Louisiana Insurance Commissioner Tim Temple also is pushing for auto insurance reform.

Small businesses also are suffering because of insurance costs.

“Louisiana’s small business owners are struggling with skyrocketing insurance costs, and stopping lawsuit abuse is essential to fixing the problem,” NFIB State Director Leah Long said. “Small businesses (are telling) their legislators these commonsense reforms are needed to stabilize the insurance market, reduce costs and ensure we have a legal system that treats everyone fairly.”

NFIB supports legislation that would:

* Ensure medical damages in personal injury cases are placed in a trust and used as intended, preventing excess costs from driving up insurance rates.

* Establish a $750,000 cap on non-economic damages such as pain and suffering to provide more predictability in insurance claims.

* Prevent individuals who are 50% or more at fault from recovering damages, reducing frivolous claims that inflate insurance premiums.

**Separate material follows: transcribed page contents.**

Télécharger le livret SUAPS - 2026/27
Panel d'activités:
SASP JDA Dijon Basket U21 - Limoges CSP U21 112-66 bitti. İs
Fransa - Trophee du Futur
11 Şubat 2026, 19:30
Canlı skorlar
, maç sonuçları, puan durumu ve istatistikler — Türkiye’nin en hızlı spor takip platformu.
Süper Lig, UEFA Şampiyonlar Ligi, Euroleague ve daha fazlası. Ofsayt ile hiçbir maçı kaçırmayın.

* Allow courts to consider both billed and paid medical costs in claims, preventing excessive awards contributing to rising insurance expenses.

* Require personal injury attorneys to notify defendants and their insurers within 10 days of taking a case, reducing litigation delays and uncertainty.

“Lawsuit abuse drives up insurance costs and takes money away from business growth, hiring, and community support,” Long said. “Passing these bills would ensure fairness and provide Main Street businesses with the certainty they need to focus on serving their customers and strengthening Louisiana’s economy.”